**Try it**
Repeat each record below exactly, dropping the pictures.

**Record set**

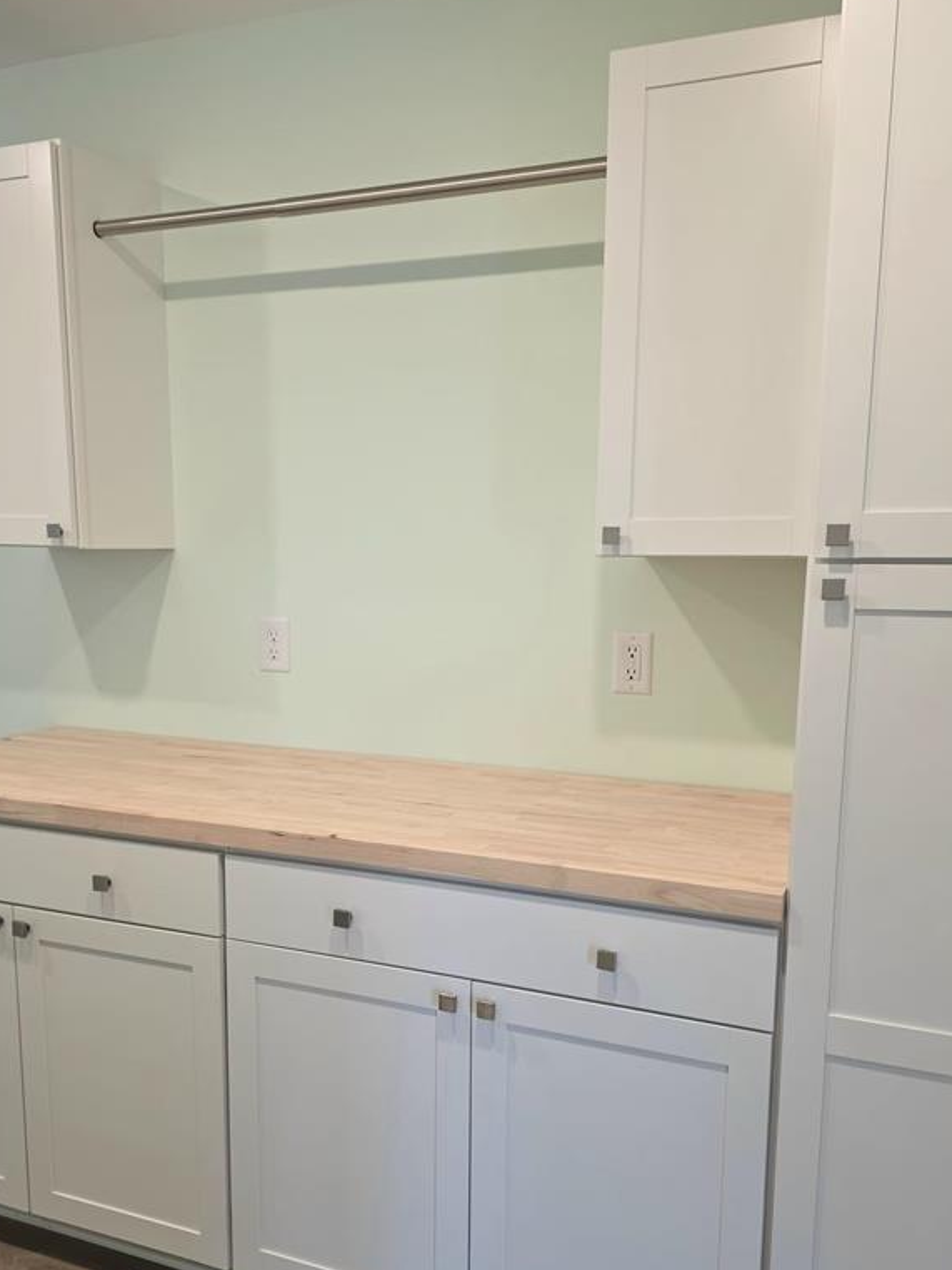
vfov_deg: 61.2
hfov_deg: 48.2
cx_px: 448
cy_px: 749
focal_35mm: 29
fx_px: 1063
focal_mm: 6.25
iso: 160
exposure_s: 1/120
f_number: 1.7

**Result for this exercise**
vfov_deg: 61.2
hfov_deg: 48.2
cx_px: 448
cy_px: 749
focal_35mm: 29
fx_px: 1063
focal_mm: 6.25
iso: 160
exposure_s: 1/120
f_number: 1.7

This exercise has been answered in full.